**What is needed**
Copy out each line of the material in which the word "down" can be found.

-------- Data shown

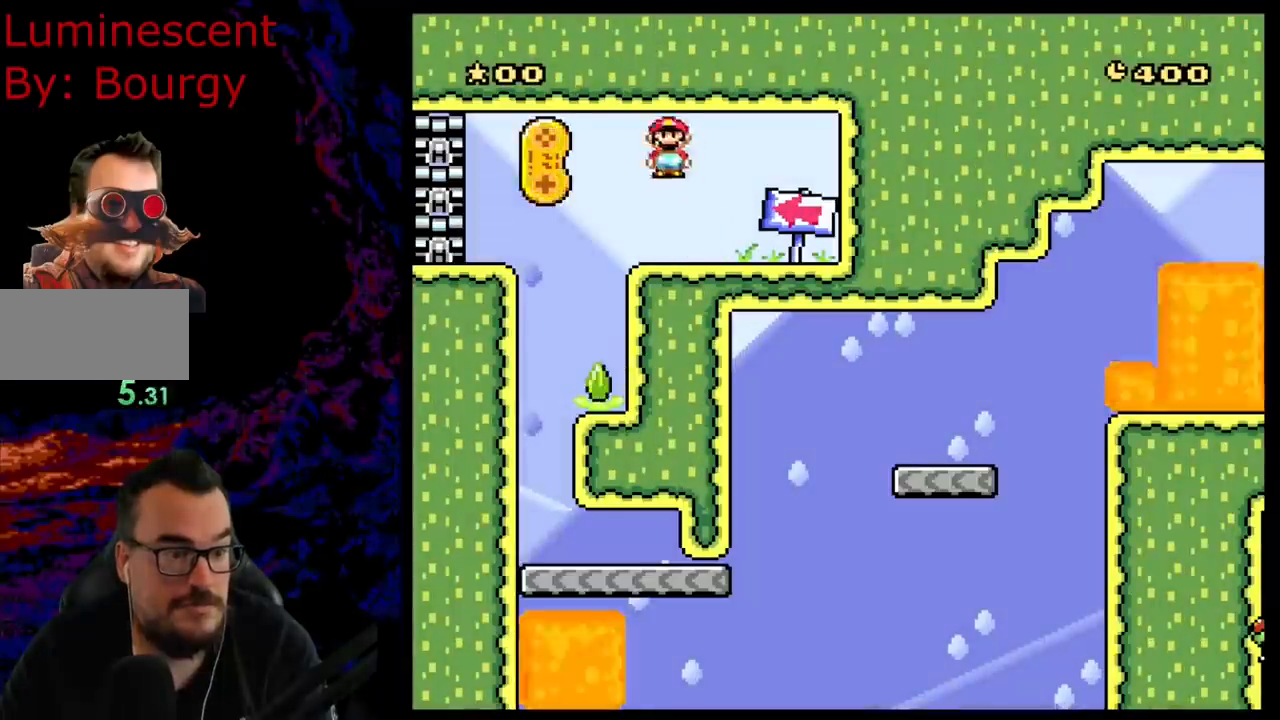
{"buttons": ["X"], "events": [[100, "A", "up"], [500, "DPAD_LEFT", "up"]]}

----------------
-------- Data shown

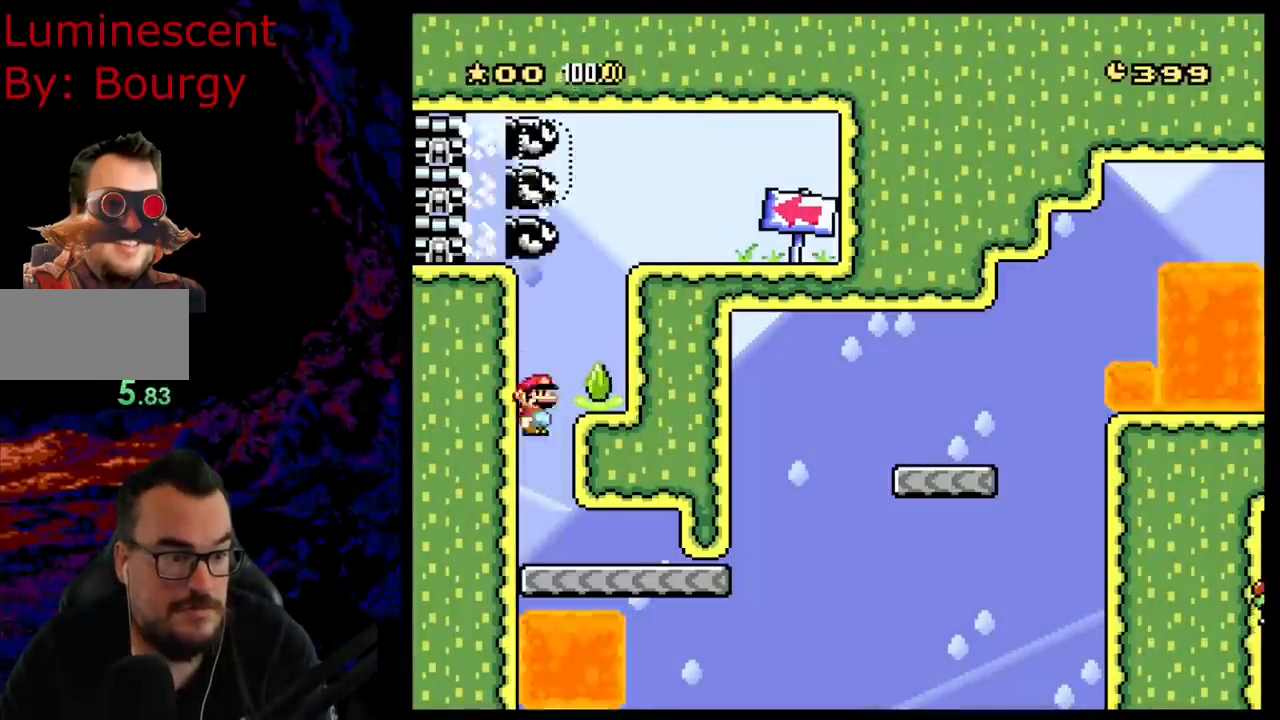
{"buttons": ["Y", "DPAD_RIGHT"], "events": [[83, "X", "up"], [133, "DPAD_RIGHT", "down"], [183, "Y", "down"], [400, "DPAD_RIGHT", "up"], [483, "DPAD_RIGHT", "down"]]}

----------------
-------- Data shown

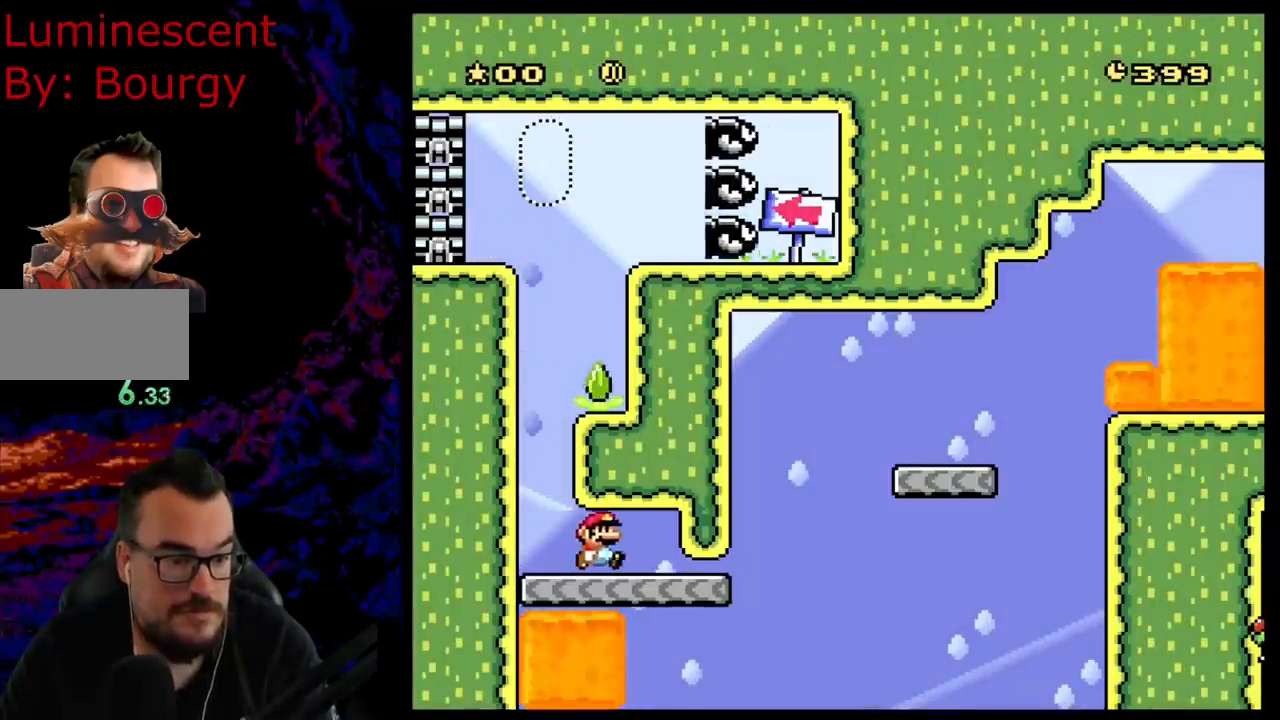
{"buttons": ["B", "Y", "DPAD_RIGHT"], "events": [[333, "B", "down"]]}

----------------

**Solution to this task**
{"buttons": ["Y", "DPAD_RIGHT"], "events": [[83, "X", "up"], [133, "DPAD_RIGHT", "down"], [183, "Y", "down"], [400, "DPAD_RIGHT", "up"], [483, "DPAD_RIGHT", "down"]]}
{"buttons": ["B", "Y", "DPAD_RIGHT"], "events": [[333, "B", "down"]]}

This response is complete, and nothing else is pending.